[Start of Attachment]

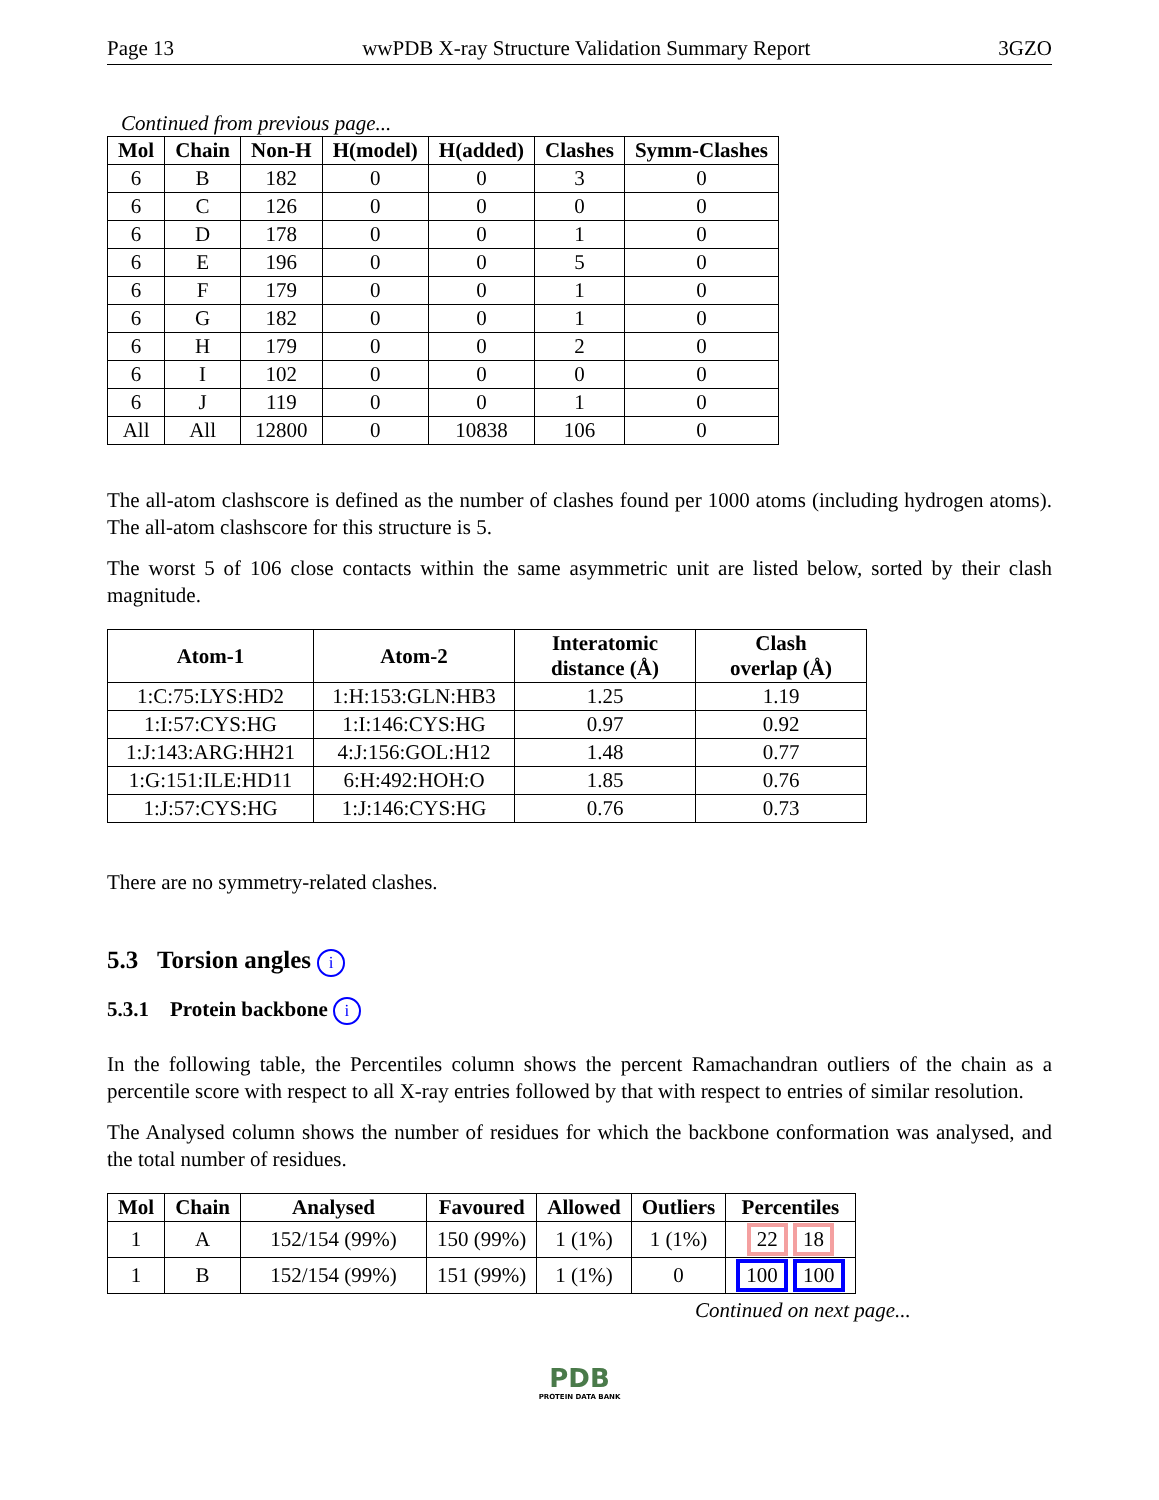Page 13 wwPDB X-ray Structure Validation Summary Report 3GZO
Continued from previous page...
| Mol | Chain | Non-H | H(model) | H(added) | Clashes | Symm-Clashes |
| --- | --- | --- | --- | --- | --- | --- |
| 6 | B | 182 | 0 | 0 | 3 | 0 |
| 6 | C | 126 | 0 | 0 | 0 | 0 |
| 6 | D | 178 | 0 | 0 | 1 | 0 |
| 6 | E | 196 | 0 | 0 | 5 | 0 |
| 6 | F | 179 | 0 | 0 | 1 | 0 |
| 6 | G | 182 | 0 | 0 | 1 | 0 |
| 6 | H | 179 | 0 | 0 | 2 | 0 |
| 6 | I | 102 | 0 | 0 | 0 | 0 |
| 6 | J | 119 | 0 | 0 | 1 | 0 |
| All | All | 12800 | 0 | 10838 | 106 | 0 |
The all-atom clashscore is defined as the number of clashes found per 1000 atoms (including hydrogen atoms). The all-atom clashscore for this structure is 5.
The worst 5 of 106 close contacts within the same asymmetric unit are listed below, sorted by their clash magnitude.
| Atom-1 | Atom-2 | Interatomic distance (Å) | Clash overlap (Å) |
| --- | --- | --- | --- |
| 1:C:75:LYS:HD2 | 1:H:153:GLN:HB3 | 1.25 | 1.19 |
| 1:I:57:CYS:HG | 1:I:146:CYS:HG | 0.97 | 0.92 |
| 1:J:143:ARG:HH21 | 4:J:156:GOL:H12 | 1.48 | 0.77 |
| 1:G:151:ILE:HD11 | 6:H:492:HOH:O | 1.85 | 0.76 |
| 1:J:57:CYS:HG | 1:J:146:CYS:HG | 0.76 | 0.73 |
There are no symmetry-related clashes.
5.3 Torsion angles i
5.3.1 Protein backbone i
In the following table, the Percentiles column shows the percent Ramachandran outliers of the chain as a percentile score with respect to all X-ray entries followed by that with respect to entries of similar resolution.
The Analysed column shows the number of residues for which the backbone conformation was analysed, and the total number of residues.
| Mol | Chain | Analysed | Favoured | Allowed | Outliers | Percentiles |
| --- | --- | --- | --- | --- | --- | --- |
| 1 | A | 152/154 (99%) | 150 (99%) | 1 (1%) | 1 (1%) | 22 18 |
| 1 | B | 152/154 (99%) | 151 (99%) | 1 (1%) | 0 | 100 100 |
Continued on next page...
PDB
PROTEIN DATA BANK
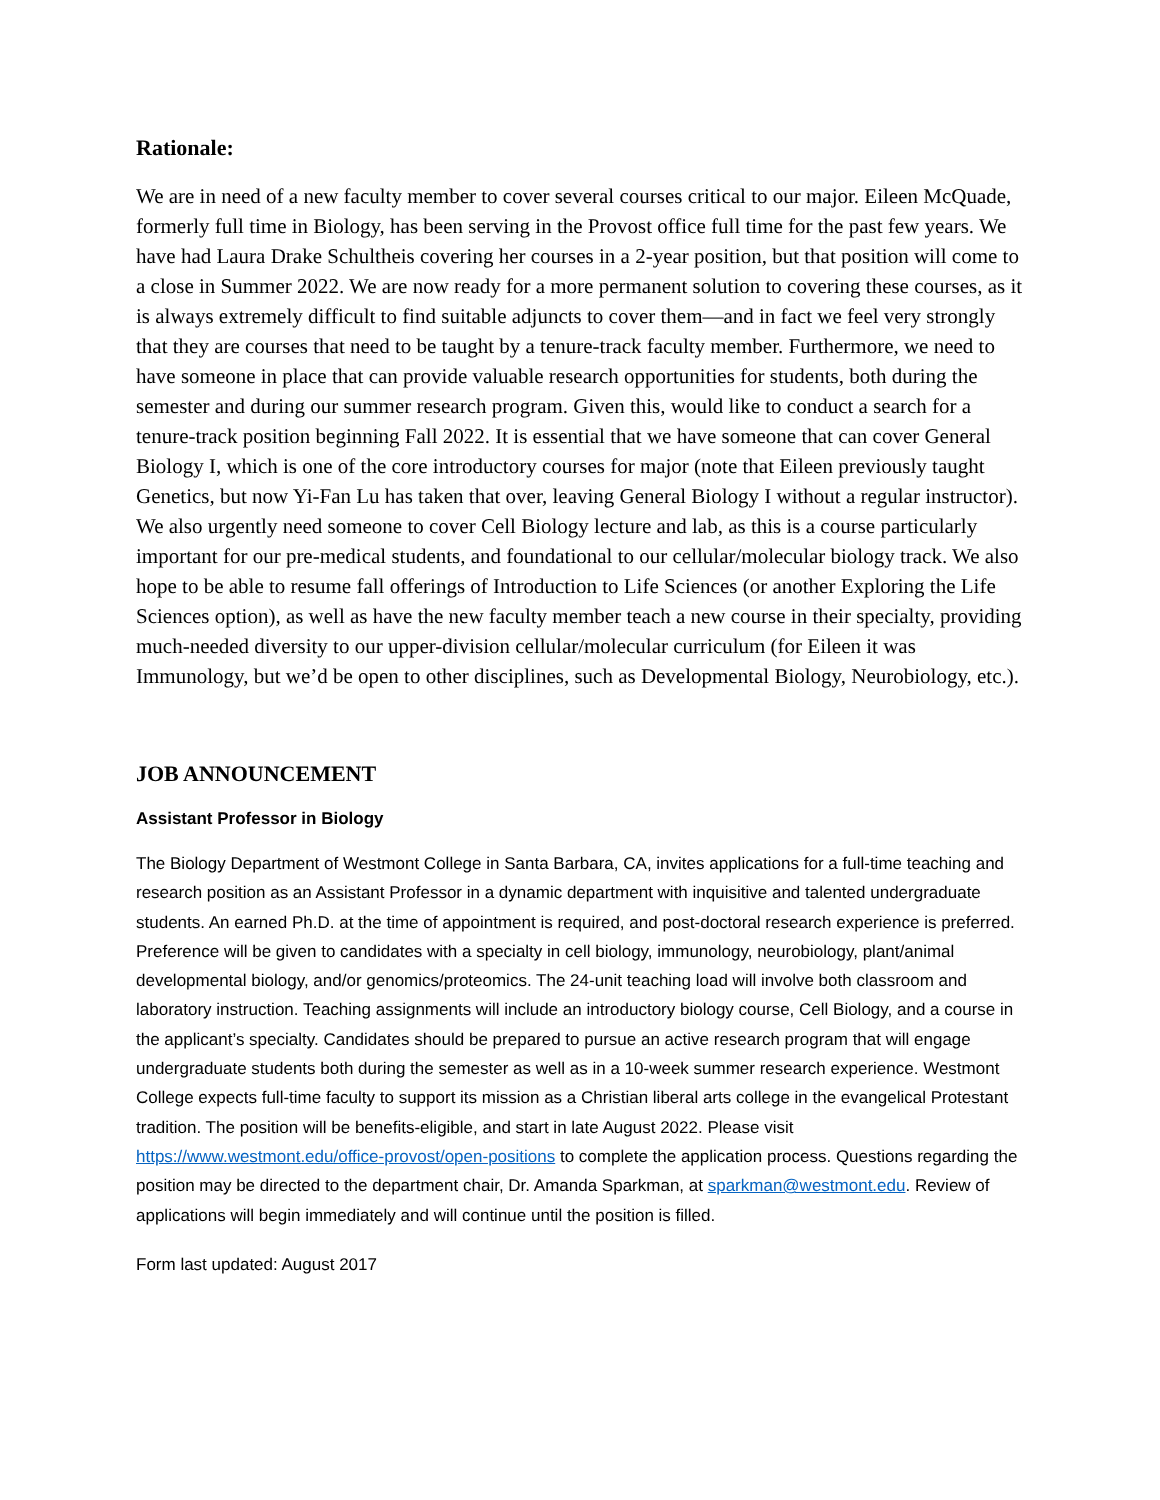Rationale:
We are in need of a new faculty member to cover several courses critical to our major. Eileen McQuade, formerly full time in Biology, has been serving in the Provost office full time for the past few years. We have had Laura Drake Schultheis covering her courses in a 2-year position, but that position will come to a close in Summer 2022. We are now ready for a more permanent solution to covering these courses, as it is always extremely difficult to find suitable adjuncts to cover them—and in fact we feel very strongly that they are courses that need to be taught by a tenure-track faculty member. Furthermore, we need to have someone in place that can provide valuable research opportunities for students, both during the semester and during our summer research program. Given this, would like to conduct a search for a tenure-track position beginning Fall 2022. It is essential that we have someone that can cover General Biology I, which is one of the core introductory courses for major (note that Eileen previously taught Genetics, but now Yi-Fan Lu has taken that over, leaving General Biology I without a regular instructor). We also urgently need someone to cover Cell Biology lecture and lab, as this is a course particularly important for our pre-medical students, and foundational to our cellular/molecular biology track. We also hope to be able to resume fall offerings of Introduction to Life Sciences (or another Exploring the Life Sciences option), as well as have the new faculty member teach a new course in their specialty, providing much-needed diversity to our upper-division cellular/molecular curriculum (for Eileen it was Immunology, but we’d be open to other disciplines, such as Developmental Biology, Neurobiology, etc.).
JOB ANNOUNCEMENT
Assistant Professor in Biology
The Biology Department of Westmont College in Santa Barbara, CA, invites applications for a full-time teaching and research position as an Assistant Professor in a dynamic department with inquisitive and talented undergraduate students. An earned Ph.D. at the time of appointment is required, and post-doctoral research experience is preferred. Preference will be given to candidates with a specialty in cell biology, immunology, neurobiology, plant/animal developmental biology, and/or genomics/proteomics. The 24-unit teaching load will involve both classroom and laboratory instruction. Teaching assignments will include an introductory biology course, Cell Biology, and a course in the applicant’s specialty. Candidates should be prepared to pursue an active research program that will engage undergraduate students both during the semester as well as in a 10-week summer research experience. Westmont College expects full-time faculty to support its mission as a Christian liberal arts college in the evangelical Protestant tradition. The position will be benefits-eligible, and start in late August 2022. Please visit https://www.westmont.edu/office-provost/open-positions to complete the application process. Questions regarding the position may be directed to the department chair, Dr. Amanda Sparkman, at sparkman@westmont.edu. Review of applications will begin immediately and will continue until the position is filled.
Form last updated: August 2017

[End of Attachment]

**Assignment**: Copy out the material above in full and exactly; its pictures are not to appear.

**Exercise output**:
Page 13 wwPDB X-ray Structure Validation Summary Report 3GZO
Continued from previous page...
| Mol | Chain | Non-H | H(model) | H(added) | Clashes | Symm-Clashes |
| --- | --- | --- | --- | --- | --- | --- |
| 6 | B | 182 | 0 | 0 | 3 | 0 |
| 6 | C | 126 | 0 | 0 | 0 | 0 |
| 6 | D | 178 | 0 | 0 | 1 | 0 |
| 6 | E | 196 | 0 | 0 | 5 | 0 |
| 6 | F | 179 | 0 | 0 | 1 | 0 |
| 6 | G | 182 | 0 | 0 | 1 | 0 |
| 6 | H | 179 | 0 | 0 | 2 | 0 |
| 6 | I | 102 | 0 | 0 | 0 | 0 |
| 6 | J | 119 | 0 | 0 | 1 | 0 |
| All | All | 12800 | 0 | 10838 | 106 | 0 |
The all-atom clashscore is defined as the number of clashes found per 1000 atoms (including hydrogen atoms). The all-atom clashscore for this structure is 5.
The worst 5 of 106 close contacts within the same asymmetric unit are listed below, sorted by their clash magnitude.
| Atom-1 | Atom-2 | Interatomic distance (Å) | Clash overlap (Å) |
| --- | --- | --- | --- |
| 1:C:75:LYS:HD2 | 1:H:153:GLN:HB3 | 1.25 | 1.19 |
| 1:I:57:CYS:HG | 1:I:146:CYS:HG | 0.97 | 0.92 |
| 1:J:143:ARG:HH21 | 4:J:156:GOL:H12 | 1.48 | 0.77 |
| 1:G:151:ILE:HD11 | 6:H:492:HOH:O | 1.85 | 0.76 |
| 1:J:57:CYS:HG | 1:J:146:CYS:HG | 0.76 | 0.73 |
There are no symmetry-related clashes.
5.3 Torsion angles i
5.3.1 Protein backbone i
In the following table, the Percentiles column shows the percent Ramachandran outliers of the chain as a percentile score with respect to all X-ray entries followed by that with respect to entries of similar resolution.
The Analysed column shows the number of residues for which the backbone conformation was analysed, and the total number of residues.
| Mol | Chain | Analysed | Favoured | Allowed | Outliers | Percentiles |
| --- | --- | --- | --- | --- | --- | --- |
| 1 | A | 152/154 (99%) | 150 (99%) | 1 (1%) | 1 (1%) | 22 18 |
| 1 | B | 152/154 (99%) | 151 (99%) | 1 (1%) | 0 | 100 100 |
Continued on next page...
PDB
PROTEIN DATA BANK
Rationale:
We are in need of a new faculty member to cover several courses critical to our major. Eileen McQuade, formerly full time in Biology, has been serving in the Provost office full time for the past few years. We have had Laura Drake Schultheis covering her courses in a 2-year position, but that position will come to a close in Summer 2022. We are now ready for a more permanent solution to covering these courses, as it is always extremely difficult to find suitable adjuncts to cover them—and in fact we feel very strongly that they are courses that need to be taught by a tenure-track faculty member. Furthermore, we need to have someone in place that can provide valuable research opportunities for students, both during the semester and during our summer research program. Given this, would like to conduct a search for a tenure-track position beginning Fall 2022. It is essential that we have someone that can cover General Biology I, which is one of the core introductory courses for major (note that Eileen previously taught Genetics, but now Yi-Fan Lu has taken that over, leaving General Biology I without a regular instructor). We also urgently need someone to cover Cell Biology lecture and lab, as this is a course particularly important for our pre-medical students, and foundational to our cellular/molecular biology track. We also hope to be able to resume fall offerings of Introduction to Life Sciences (or another Exploring the Life Sciences option), as well as have the new faculty member teach a new course in their specialty, providing much-needed diversity to our upper-division cellular/molecular curriculum (for Eileen it was Immunology, but we’d be open to other disciplines, such as Developmental Biology, Neurobiology, etc.).
JOB ANNOUNCEMENT
Assistant Professor in Biology
The Biology Department of Westmont College in Santa Barbara, CA, invites applications for a full-time teaching and research position as an Assistant Professor in a dynamic department with inquisitive and talented undergraduate students. An earned Ph.D. at the time of appointment is required, and post-doctoral research experience is preferred. Preference will be given to candidates with a specialty in cell biology, immunology, neurobiology, plant/animal developmental biology, and/or genomics/proteomics. The 24-unit teaching load will involve both classroom and laboratory instruction. Teaching assignments will include an introductory biology course, Cell Biology, and a course in the applicant’s specialty. Candidates should be prepared to pursue an active research program that will engage undergraduate students both during the semester as well as in a 10-week summer research experience. Westmont College expects full-time faculty to support its mission as a Christian liberal arts college in the evangelical Protestant tradition. The position will be benefits-eligible, and start in late August 2022. Please visit https://www.westmont.edu/office-provost/open-positions to complete the application process. Questions regarding the position may be directed to the department chair, Dr. Amanda Sparkman, at sparkman@westmont.edu. Review of applications will begin immediately and will continue until the position is filled.
Form last updated: August 2017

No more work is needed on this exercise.